In a statement whose tone underlined the growing impatience of companies with the lack of improvement in the economic situation, the chamber said it is gravely concerned about the rising Producer Price Index (PPI) and its ramifications on businesses.
July’s PPI, issued by the Ghana Statistical Service, showed that manufacturers have been raising their prices at the fastest pace in years in the wake of soaring utility bills, rising transport costs, and higher prices of raw materials.
Prices of manufactured goods stood at 40.3 percent more than a year ago during the month, showing how multiple challenges – including high taxes, expensive cost of credit, and rising input costs due to the cedi’s depreciation – threaten the competitiveness of domestic producers.
The data also showed that the cost of utilities jumped by 76.8 percent between July 2013-July 2014.

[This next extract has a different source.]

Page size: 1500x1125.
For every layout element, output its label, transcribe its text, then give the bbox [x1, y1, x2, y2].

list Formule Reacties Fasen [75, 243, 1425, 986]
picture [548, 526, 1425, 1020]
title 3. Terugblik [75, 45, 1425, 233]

If mining sector prices are included, overall annual producer price inflation was 47.4 percent in July, the highest since January 2010 and up from 33.1 percent in June 2014. Between June and July this year alone, producer prices jumped by 10.2 percent.

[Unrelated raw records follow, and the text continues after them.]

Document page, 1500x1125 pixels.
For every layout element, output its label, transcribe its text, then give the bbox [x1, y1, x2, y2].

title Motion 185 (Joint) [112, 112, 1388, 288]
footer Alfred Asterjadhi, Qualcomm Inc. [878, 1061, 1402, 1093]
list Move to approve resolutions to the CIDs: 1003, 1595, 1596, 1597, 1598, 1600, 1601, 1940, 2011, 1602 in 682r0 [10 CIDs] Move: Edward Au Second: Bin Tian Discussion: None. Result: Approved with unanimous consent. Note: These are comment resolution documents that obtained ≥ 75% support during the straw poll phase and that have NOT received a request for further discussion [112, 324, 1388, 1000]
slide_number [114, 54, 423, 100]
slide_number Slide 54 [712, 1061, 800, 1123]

“These are very steep increases in production costs for our members, who are already reeling under an unfavourable local business environment,” said the statement signed by Seth Adjei Baah, the chamber’s president.
“The situation makes domestic production and domestic industry uncompetitive relative to imported products. The chamber believes this situation has the potential to worsen the country’s balance of trade.”
Dr. Baah called for an urgent dialogue with government, warning that “business confidence is sagging and failing to act could be catastrophic.”
Business leaders have been yelling throughout the year that the mood among companies is very depressive because economic conditions seem to be getting worse rather than better.
Last month, the Association of Ghana Industries, made up of 1,200 mostly small enterprises spread across all the main sectors of the economy, reported that business confidence among its members dropped to an all-time low during the second quarter of the year.
The association’s key business confidence index fell from 90.13 in the first quarter to 22.42 in the second quarter. Businesses ranked the steep depreciation of the cedi – about 30 percent against the dollar this year – as their number-one challenge. Other worries were the defective power situation and the multiplicity of taxes imposed on them as the government tries to increase revenues to close a fiscal gap that has been above 10 percent of GDP since 2012.
Dr. Baah said there is an urgent need to lighten the burden on industry as the implications for employment and national development cannot be played down.
“Domestic industries that are considered strategic to national development and employment generation need to be supported, protected and nurtured into maturity.
“Ghana cannot hope to build a strong industrial base when the business environment continues to deteriorate and production costs hit the roof. There are important lessons to be learnt from countries that have made the transition from primary commodity production into industrial value-added (production).”